Sounds x Interview: Simba Baumgarter // Les Yeux Noirs
·3 min read
It’s not every day that you get an email letting you know that Django Reinhardt’s great-grandson is about to release a new record. It’s even less likely that you get a chance to sit down and chat with said great-grandson about life as a gypsy and playing for the Monacan royal family.
But hey, all in a day’s work at Left Bank, right?
Read on for our exclusive interview with Simba Baumgarter (and if you’re not sure who Django Reinhardt is, we recommend having a listen).
Let’s start with the obvious: you’re Django Reinhardt’s great-grandson. How has his music and influence inspired you as an musician? On the other hand, how has it driven you to discover your own sound, style, and inspirations?
I grew up in a family where, of course, my great grandfather’s music was of paramount importance. Django is a hero in the Gypsy culture, a strong positive force. I therefore always looked up to him. I also learned a lot from my grandfather, Lousson, who was Django’s firstborn son, and a very fine guitarist in the style of his father.
At age ten, I played my first concert in Monaco for the royal family, at the Bal de la Rose, along with another legendary figure of the style, Bireli Lagrene. Although I am carrying the tradition, the main characteristic of my style is to keep joy and lightness present, taking risks and making it exciting, but still playful.
How has your lifestyle as a Gypsy in France influenced your compositions? Do you feel any sort of rebellion for living such a traditional lifestyle, or is it a peaceful feeling to you, since you’re doing what’s authentic to you?
The Gypsy life has always been my way of life. On one hand, it’s difficult; on the other hand, it brings an incredible amount of freedom. My family is based in Samois-sur-Seine, Django’s hometown. We live a peaceful life on a piece of land lent to us by a friend. It is important for us to stay close to our ancestors, to Django and Lousson.
Do you find more inspiration internally, or externally, in the world around you?
Both! My musical discourse is often influenced by the musicians that I listen to, or that I play with, but is mainly comprised of inner feelings and sensations that I try to transmit as accurately and deeply as possible to the audience.
What is your creative process like? How do you create the melodies and structures? Do you write primarily alone, or with other musicians?
I often create alone. I do not read music, so I cannot read chord progressions or tell you which chords I’m playing. I feel them and know musically what they are, I just cannot name them. So this process of creation is very linked to images.
My melodies are built upon harmonic structure, the beauty of the tone, and a general instinct for the melody to develop in the right direction.
Can you tell us about the writing and recording process of Les Yeux Noirs? What was the most difficult moment for you?
This is my first album and the first time I have been in the studio with Stephane Wrembel’s band. Playing on stage and recording are two different approaches. Recording is permanent, so there is a bit more apprehension. The hardest part was really waiting for the album to be completed, to have a physical and concrete encounter with it. It was a great emotional moment for my family and friends.
You’re able to convey emotion and stories through an instrument, which is not an easy task.
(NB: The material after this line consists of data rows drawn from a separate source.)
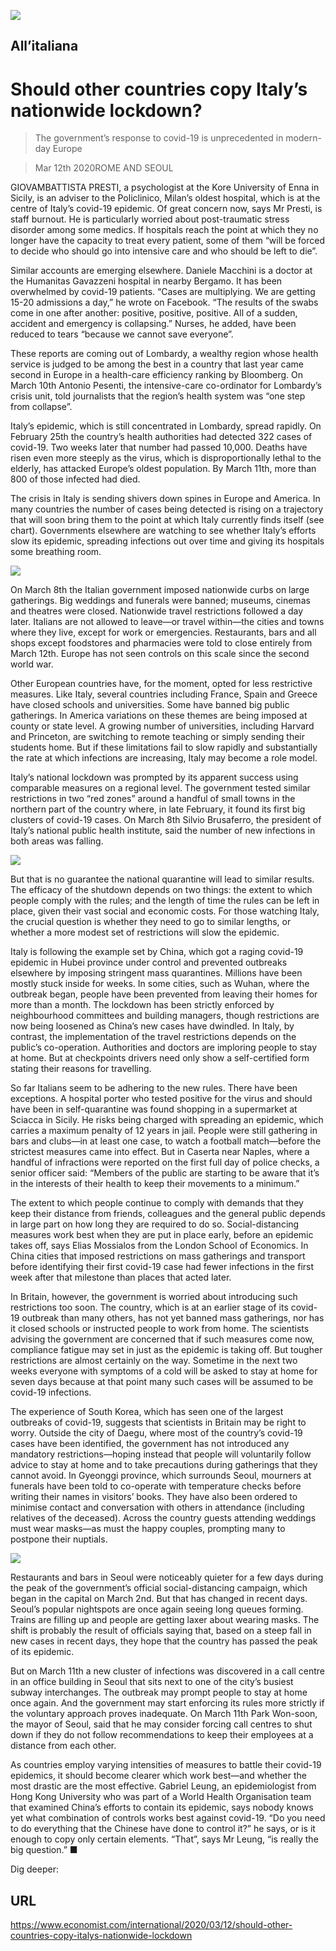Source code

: ![](./images/20200314_IRD001_0.jpg)

## All’italiana

# Should other countries copy Italy’s nationwide lockdown?

> The government’s response to covid-19 is unprecedented in modern-day Europe

> Mar 12th 2020ROME AND SEOUL

GIOVAMBATTISTA PRESTI, a psychologist at the Kore University of Enna in Sicily, is an adviser to the Policlinico, Milan’s oldest hospital, which is at the centre of Italy’s covid-19 epidemic. Of great concern now, says Mr Presti, is staff burnout. He is particularly worried about post-traumatic stress disorder among some medics. If hospitals reach the point at which they no longer have the capacity to treat every patient, some of them “will be forced to decide who should go into intensive care and who should be left to die”.

Similar accounts are emerging elsewhere. Daniele Macchini is a doctor at the Humanitas Gavazzeni hospital in nearby Bergamo. It has been overwhelmed by covid-19 patients. “Cases are multiplying. We are getting 15-20 admissions a day,” he wrote on Facebook. “The results of the swabs come in one after another: positive, positive, positive. All of a sudden, accident and emergency is collapsing.” Nurses, he added, have been reduced to tears “because we cannot save everyone”.

These reports are coming out of Lombardy, a wealthy region whose health service is judged to be among the best in a country that last year came second in Europe in a health-care efficiency ranking by Bloomberg. On March 10th Antonio Pesenti, the intensive-care co-ordinator for Lombardy’s crisis unit, told journalists that the region’s health system was “one step from collapse”.

Italy’s epidemic, which is still concentrated in Lombardy, spread rapidly. On February 25th the country’s health authorities had detected 322 cases of covid-19. Two weeks later that number had passed 10,000. Deaths have risen even more steeply as the virus, which is disproportionally lethal to the elderly, has attacked Europe’s oldest population. By March 11th, more than 800 of those infected had died.

The crisis in Italy is sending shivers down spines in Europe and America. In many countries the number of cases being detected is rising on a trajectory that will soon bring them to the point at which Italy currently finds itself (see chart). Governments elsewhere are watching to see whether Italy’s efforts slow its epidemic, spreading infections out over time and giving its hospitals some breathing room.



![](./images/20200314_IRC995_0.png)

On March 8th the Italian government imposed nationwide curbs on large gatherings. Big weddings and funerals were banned; museums, cinemas and theatres were closed. Nationwide travel restrictions followed a day later. Italians are not allowed to leave—or travel within—the cities and towns where they live, except for work or emergencies. Restaurants, bars and all shops except foodstores and pharmacies were told to close entirely from March 12th. Europe has not seen controls on this scale since the second world war.

Other European countries have, for the moment, opted for less restrictive measures. Like Italy, several countries including France, Spain and Greece have closed schools and universities. Some have banned big public gatherings. In America variations on these themes are being imposed at county or state level. A growing number of universities, including Harvard and Princeton, are switching to remote teaching or simply sending their students home. But if these limitations fail to slow rapidly and substantially the rate at which infections are increasing, Italy may become a role model.

Italy’s national lockdown was prompted by its apparent success using comparable measures on a regional level. The government tested similar restrictions in two “red zones” around a handful of small towns in the northern part of the country where, in late February, it found its first big clusters of covid-19 cases. On March 8th Silvio Brusaferro, the president of Italy’s national public health institute, said the number of new infections in both areas was falling.



![](./images/20200314_IRM996.png)

But that is no guarantee the national quarantine will lead to similar results. The efficacy of the shutdown depends on two things: the extent to which people comply with the rules; and the length of time the rules can be left in place, given their vast social and economic costs. For those watching Italy, the crucial question is whether they need to go to similar lengths, or whether a more modest set of restrictions will slow the epidemic.

Italy is following the example set by China, which got a raging covid-19 epidemic in Hubei province under control and prevented outbreaks elsewhere by imposing stringent mass quarantines. Millions have been mostly stuck inside for weeks. In some cities, such as Wuhan, where the outbreak began, people have been prevented from leaving their homes for more than a month. The lockdown has been strictly enforced by neighbourhood committees and building managers, though restrictions are now being loosened as China’s new cases have dwindled. In Italy, by contrast, the implementation of the travel restrictions depends on the public’s co-operation. Authorities and doctors are imploring people to stay at home. But at checkpoints drivers need only show a self-certified form stating their reasons for travelling.

So far Italians seem to be adhering to the new rules. There have been exceptions. A hospital porter who tested positive for the virus and should have been in self-quarantine was found shopping in a supermarket at Sciacca in Sicily. He risks being charged with spreading an epidemic, which carries a maximum penalty of 12 years in jail. People were still gathering in bars and clubs—in at least one case, to watch a football match—before the strictest measures came into effect. But in Caserta near Naples, where a handful of infractions were reported on the first full day of police checks, a senior officer said: “Members of the public are starting to be aware that it’s in the interests of their health to keep their movements to a minimum.”

The extent to which people continue to comply with demands that they keep their distance from friends, colleagues and the general public depends in large part on how long they are required to do so. Social-distancing measures work best when they are put in place early, before an epidemic takes off, says Elias Mossialos from the London School of Economics. In China cities that imposed restrictions on mass gatherings and transport before identifying their first covid-19 case had fewer infections in the first week after that milestone than places that acted later.

In Britain, however, the government is worried about introducing such restrictions too soon. The country, which is at an earlier stage of its covid-19 outbreak than many others, has not yet banned mass gatherings, nor has it closed schools or instructed people to work from home. The scientists advising the government are concerned that if such measures come now, compliance fatigue may set in just as the epidemic is taking off. But tougher restrictions are almost certainly on the way. Sometime in the next two weeks everyone with symptoms of a cold will be asked to stay at home for seven days because at that point many such cases will be assumed to be covid-19 infections.

The experience of South Korea, which has seen one of the largest outbreaks of covid-19, suggests that scientists in Britain may be right to worry. Outside the city of Daegu, where most of the country’s covid-19 cases have been identified, the government has not introduced any mandatory restrictions—hoping instead that people will voluntarily follow advice to stay at home and to take precautions during gatherings that they cannot avoid. In Gyeonggi province, which surrounds Seoul, mourners at funerals have been told to co-operate with temperature checks before writing their names in visitors’ books. They have also been ordered to minimise contact and conversation with others in attendance (including relatives of the deceased). Across the country guests attending weddings must wear masks—as must the happy couples, prompting many to postpone their nuptials.



![](./images/20200314_IRD002_0.jpg)

Restaurants and bars in Seoul were noticeably quieter for a few days during the peak of the government’s official social-distancing campaign, which began in the capital on March 2nd. But that has changed in recent days. Seoul’s popular nightspots are once again seeing long queues forming. Trains are filling up and people are getting laxer about wearing masks. The shift is probably the result of officials saying that, based on a steep fall in new cases in recent days, they hope that the country has passed the peak of its epidemic.

But on March 11th a new cluster of infections was discovered in a call centre in an office building in Seoul that sits next to one of the city’s busiest subway interchanges. The outbreak may prompt people to stay at home once again. And the government may start enforcing its rules more strictly if the voluntary approach proves inadequate. On March 11th Park Won-soon, the mayor of Seoul, said that he may consider forcing call centres to shut down if they do not follow recommendations to keep their employees at a distance from each other.

As countries employ varying intensities of measures to battle their covid-19 epidemics, it should become clearer which work best—and whether the most drastic are the most effective. Gabriel Leung, an epidemiologist from Hong Kong University who was part of a World Health Organisation team that examined China’s efforts to contain its epidemic, says nobody knows yet what combination of controls works best against covid-19. “Do you need to do everything that the Chinese have done to control it?” he says, or is it enough to copy only certain elements. “That”, says Mr Leung, “is really the big question.” ■

Dig deeper:

## URL

https://www.economist.com/international/2020/03/12/should-other-countries-copy-italys-nationwide-lockdown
Why do you think listeners connect with you so much?
Whenever I play I get a feeling of joy, of fulfillment, which is translated strongly in the melodies I play.
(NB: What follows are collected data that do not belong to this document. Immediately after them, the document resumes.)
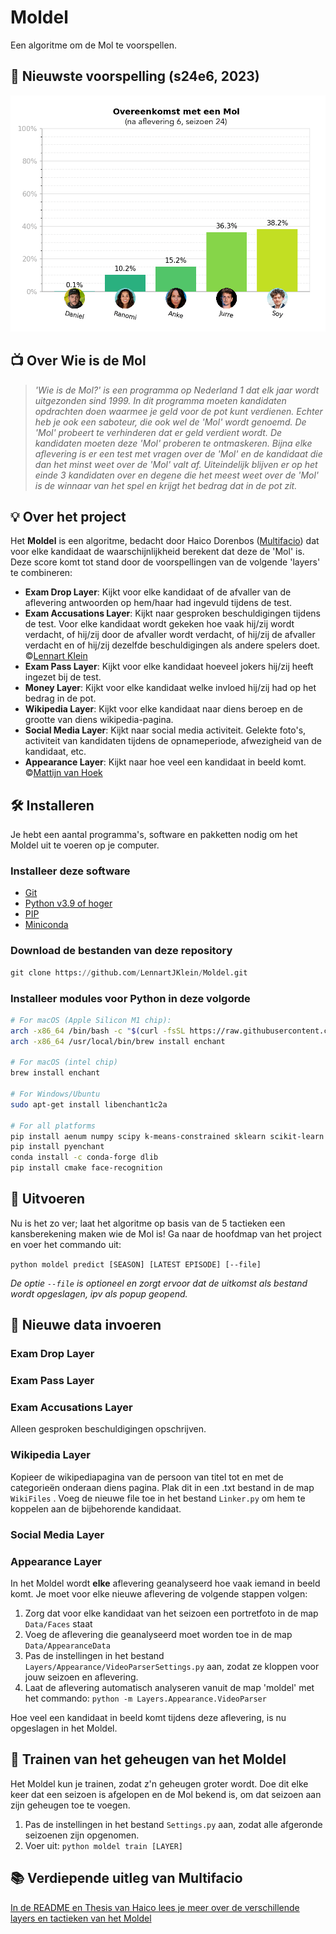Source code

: # Moldel

Een algoritme om de Mol te voorspellen.

## 🔦 Nieuwste voorspelling (s24e6, 2023)

![Voorspelling na aflevering 6, seizoen 24 (2023)](https://github.com/LennartJKlein/Moldel/blob/master/results/Season%2024%20(2023)/s24e6.png?raw=true)

## 📺 Over Wie is de Mol

> _'Wie is de Mol?' is een programma op Nederland 1 dat elk jaar wordt uitgezonden sind 1999. In dit programma moeten kandidaten opdrachten doen waarmee je geld voor de pot kunt verdienen. Echter heb je ook een saboteur, die ook wel de 'Mol' wordt genoemd. De 'Mol' probeert te verhinderen dat er geld verdient wordt. De kandidaten moeten deze 'Mol' proberen te ontmaskeren. Bijna elke aflevering is er een test met vragen over de 'Mol' en de kandidaat die dan het minst weet over de 'Mol' valt af. Uiteindelijk blijven er op het einde 3 kandidaten over en degene die het meest weet over de 'Mol' is de winnaar van het spel en krijgt het bedrag dat in de pot zit._

## 💡 Over het project

Het **Moldel** is een algoritme, bedacht door Haico Dorenbos ([Multifacio](https://github.com/Multifacio)) dat voor elke kandidaat de waarschijnlijkheid berekent dat deze de 'Mol' is. Deze score komt tot stand door de voorspellingen van de volgende 'layers' te combineren:

* **Exam Drop Layer**: Kijkt voor elke kandidaat of de afvaller van de aflevering antwoorden op hem/haar had ingevuld tijdens de test.
* **Exam Accusations Layer**: Kijkt naar gesproken beschuldigingen tijdens de test. Voor elke kandidaat wordt gekeken hoe vaak hij/zij wordt verdacht, of hij/zij door de afvaller wordt verdacht, of hij/zij de afvaller verdacht en of hij/zij dezelfde beschuldigingen als andere spelers doet. ©[Lennart Klein](https://github.com/LennartJKlein)
* **Exam Pass Layer**: Kijkt voor elke kandidaat hoeveel jokers hij/zij heeft ingezet bij de test.
* **Money Layer**: Kijkt voor elke kandidaat welke invloed hij/zij had op het bedrag in de pot.
* **Wikipedia Layer**: Kijkt voor elke kandidaat naar diens beroep en de grootte van diens wikipedia-pagina.
* **Social Media Layer**: Kijkt naar social media activiteit. Gelekte foto's, activiteit van kandidaten tijdens de opnameperiode, afwezigheid van de kandidaat, etc.
* **Appearance Layer**: Kijkt naar hoe veel een kandidaat in beeld komt. ©[Mattijn van Hoek](https://github.com/mattijn/widm)

## 🛠 Installeren

Je hebt een aantal programma's, software en pakketten nodig om het Moldel uit te voeren op je computer.

### Installeer deze software

* [Git](https://git-scm.com/book/en/v2/Getting-Started-Installing-Git)
* [Python v3.9 of hoger](https://www.python.org/downloads/)
* [PIP](https://pypi.org/project/pip/)
* [Miniconda](https://docs.conda.io/projects/conda/en/latest/user-guide/install/index.html)

### Download de bestanden van deze repository

```python
git clone https://github.com/LennartJKlein/Moldel.git
```

### Installeer modules voor Python in deze volgorde

```bash
# For macOS (Apple Silicon M1 chip):
arch -x86_64 /bin/bash -c "$(curl -fsSL https://raw.githubusercontent.com/Homebrew/install/HEAD/install.sh)"
arch -x86_64 /usr/local/bin/brew install enchant

# For macOS (intel chip)
brew install enchant

# For Windows/Ubuntu
sudo apt-get install libenchant1c2a 

# For all platforms
pip install aenum numpy scipy k-means-constrained sklearn scikit-learn opencv-python jenkspy rootpath iteround matplotlib progress seaborn tinify
pip install pyenchant
conda install -c conda-forge dlib
pip install cmake face-recognition
```

## 🚀 Uitvoeren

Nu is het zo ver; laat het algoritme op basis van de 5 tactieken een kansberekening maken wie de Mol is! Ga naar de hoofdmap van het project en voer het commando uit:

 `python moldel predict [SEASON] [LATEST EPISODE] [--file]`

_De optie `--file` is optioneel en zorgt ervoor dat de uitkomst als bestand wordt opgeslagen, ipv als popup geopend._

## 📝 Nieuwe data invoeren

### Exam Drop Layer

### Exam Pass Layer

### Exam Accusations Layer

Alleen gesproken beschuldigingen opschrijven.

### Wikipedia Layer

Kopieer de wikipediapagina van de persoon van titel tot en met de categorieën onderaan diens pagina. Plak dit in een .txt bestand in de map `WikiFiles` . Voeg de nieuwe file toe in het bestand `Linker.py` om hem te koppelen aan de bijbehorende kandidaat.

### Social Media Layer

### Appearance Layer

In het Moldel wordt **elke** aflevering geanalyseerd hoe vaak iemand in beeld komt. Je moet voor elke nieuwe aflevering de volgende stappen volgen:

1. Zorg dat voor elke kandidaat van het seizoen een portretfoto in de map `Data/Faces` staat
2. Voeg de aflevering die geanalyseerd moet worden toe in de map `Data/AppearanceData`
3. Pas de instellingen in het bestand `Layers/Appearance/VideoParserSettings.py` aan, zodat ze kloppen voor jouw seizoen en aflevering.
4. Laat de aflevering automatisch analyseren vanuit de map 'moldel' met het commando: `python -m Layers.Appearance.VideoParser`

Hoe veel een kandidaat in beeld komt tijdens deze aflevering, is nu opgeslagen in het Moldel.

## 📝 Trainen van het geheugen van het Moldel

Het Moldel kun je trainen, zodat z'n geheugen groter wordt. Doe dit elke keer dat een seizoen is afgelopen en de Mol bekend is, om dat seizoen aan zijn geheugen toe te voegen.

1. Pas de instellingen in het bestand `Settings.py` aan, zodat alle afgeronde seizoenen zijn opgenomen.
2. Voer uit: `python moldel train [LAYER]`

## 📚 Verdiepende uitleg van Multifacio

[In de README en Thesis van Haico lees je meer over de verschillende layers en tactieken van het Moldel](https://github.com/Multifacio/Moldel/tree/master/readmes)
Any words of advice for your younger self?
It is a hard question because I’m only 22, and I still feel very young. I will, therefore, advise myself to keep enjoying this music as a symbol of my culture, and not only as a virtuoso performance.
What’s next for you?
I’m looking forward to presenting my work to the American public, at The Town Hall on April 27. I will be sharing the stage with an incredible lineup of masters, who are also great friends! I am also working on the French release of the album at the Django Reinhardt Festival in Samois-sur-Seine.